__Passage extrait__:

————

L'état d'urgence peut-il justifier la censure des médias rouges ?
Organisation :
Depuis l'imposition de l'état d'urgence dans de nombreuses provinces de Thaïlande, notamment à Bangkok, le contrôle sur les médias affiliés ou proches du mouvement rouge s'est considérablement renforcé. Une chaîne de télévision, des stations de radio, des sites Internet et des publications ont été censurés, interdites, fermées de force ou font l'objet de poursuites judiciaires. La plupart de ces médias ont soutenu les manifestations des chemises rouges, lancent parfois des appels violents à l'insurrection, mais ils ont également été les simples relais de revendications légitimes d'une partie de la société thaïe.
Reporters sans frontières considère normal que le bureau du procureur général poursuive des médias ayant diffusé des appels à la violence. Mais nous rappelons que toutes décisions contre un média doit émaner des autorités judiciaires. "Nous demandons ainsi la fin de la censure contre le site d'informations indépendent Prachatai", a affirmé l'organisation.

————

__Entrées extraites__:
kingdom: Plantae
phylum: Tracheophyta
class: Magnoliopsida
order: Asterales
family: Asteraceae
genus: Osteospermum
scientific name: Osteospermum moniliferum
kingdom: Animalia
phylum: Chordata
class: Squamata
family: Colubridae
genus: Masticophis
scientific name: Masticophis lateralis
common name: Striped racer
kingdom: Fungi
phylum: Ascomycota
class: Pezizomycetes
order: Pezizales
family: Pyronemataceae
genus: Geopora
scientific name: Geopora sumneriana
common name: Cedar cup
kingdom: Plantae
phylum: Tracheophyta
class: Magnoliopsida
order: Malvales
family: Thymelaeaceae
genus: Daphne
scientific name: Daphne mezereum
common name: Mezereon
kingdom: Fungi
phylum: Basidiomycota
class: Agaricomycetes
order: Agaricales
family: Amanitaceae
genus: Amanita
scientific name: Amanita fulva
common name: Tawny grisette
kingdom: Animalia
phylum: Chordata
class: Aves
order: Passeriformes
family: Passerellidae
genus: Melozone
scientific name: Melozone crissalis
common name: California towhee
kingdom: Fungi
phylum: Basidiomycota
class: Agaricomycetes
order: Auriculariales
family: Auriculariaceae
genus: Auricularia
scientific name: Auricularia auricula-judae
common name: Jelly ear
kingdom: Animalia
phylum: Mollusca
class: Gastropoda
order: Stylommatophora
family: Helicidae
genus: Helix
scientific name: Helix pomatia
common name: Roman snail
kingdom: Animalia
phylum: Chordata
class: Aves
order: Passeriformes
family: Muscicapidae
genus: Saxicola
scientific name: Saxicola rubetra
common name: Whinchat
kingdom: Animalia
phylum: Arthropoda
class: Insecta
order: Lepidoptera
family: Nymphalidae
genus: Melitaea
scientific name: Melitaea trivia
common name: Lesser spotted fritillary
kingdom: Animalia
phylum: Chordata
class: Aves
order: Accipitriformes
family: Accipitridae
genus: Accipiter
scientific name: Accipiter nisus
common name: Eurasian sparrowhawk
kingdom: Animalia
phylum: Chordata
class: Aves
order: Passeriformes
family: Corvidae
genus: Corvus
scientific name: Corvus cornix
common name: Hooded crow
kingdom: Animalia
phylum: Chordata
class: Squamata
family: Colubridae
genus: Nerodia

————

__Objectif 1__: D'après le texte sur la censure des médias rouges en Thaïlande, quel site d'informations Reporters sans frontières demande-t-il de ne plus censurer ?
__Objectif 2__: Reprenez le texte sur la censure des médias rouges à partir des mots « L'état d'urgence peut-il » jusqu'à « la société thaïe. » inclus, en substituant « organes de presse » à « médias ».
__Objectif 3__: Rédigez la suite du texte sur la censure des médias rouges en Thaïlande, à partir de sa dernière phrase.
Les lignes ne sont d'aucune utilité pour cet exercice.

__Corrigé 1__: Le site d'informations indépendant Prachatai.

__Corrigé 2__:
L'état d'urgence peut-il justifier la censure des organes de presse rouges ?
Organisation :
Depuis l'imposition de l'état d'urgence dans de nombreuses provinces de Thaïlande, notamment à Bangkok, le contrôle sur les organes de presse affiliés ou proches du mouvement rouge s'est considérablement renforcé. Une chaîne de télévision, des stations de radio, des sites Internet et des publications ont été censurés, interdites, fermées de force ou font l'objet de poursuites judiciaires. La plupart de ces organes de presse ont soutenu les manifestations des chemises rouges, lancent parfois des appels violents à l'insurrection, mais ils ont également été les simples relais de revendications légitimes d'une partie de la société thaïe.

__Corrigé 3__:
Reporters sans frontières s'inquiète également des conséquences à long terme pour la liberté de la presse des restrictions imposées par le gouvernement et l'armée en marge de l'état d'urgence. Selon les informations collectées par l'organisation, les autorités ont imposé à toutes les chaînes de télévision publiques des "programmes obligatoires" préparés par Channel 5 (dont la licence de diffusion appartient à l'armée de terre), dans les locaux du régiment d'Infanterie 11 où le CRES avait également installé son siège. Selon un spécialiste thaï des médias, de plusieurs responsables de médias, notamment de radios communautaires, ont été convoqués dans les locaux de ce régiment pour se voir reprocher leur ton trop critique. Cette collaboration des médias avec les autorités a été salué, après l'assaut final sur le camp rouge de Bangkok, par le secrétaire général du ministère de la Défense : "Grâce aux médias, le gouvernement a pu se faire comprendre par les citoyens. Grâce à vous, le gouvernement est toujours là".
Reporters sans frontières a dressé un état des lieux de la "presse rouge".
Médias audiovisuels :
La chaîne People Channel (PTV), liée aux dirigeants du parti favorable à Thaksin Shinawatra, ne fonctionne plus après avoir été bloqué par les opérateurs de câble thaïs. Une nouvelle chaîne Asia Update a été mise en place pour lui succéder (http://www.asiaupdate.tv/). Selon le journaliste rouge Somyos Pruksakasemsuk, Asia Update diffuse par satellite, mais la chaîne parle peu de politique car ses dirigeants ne veulent pas prendre le risque d'être à nouveau censuré.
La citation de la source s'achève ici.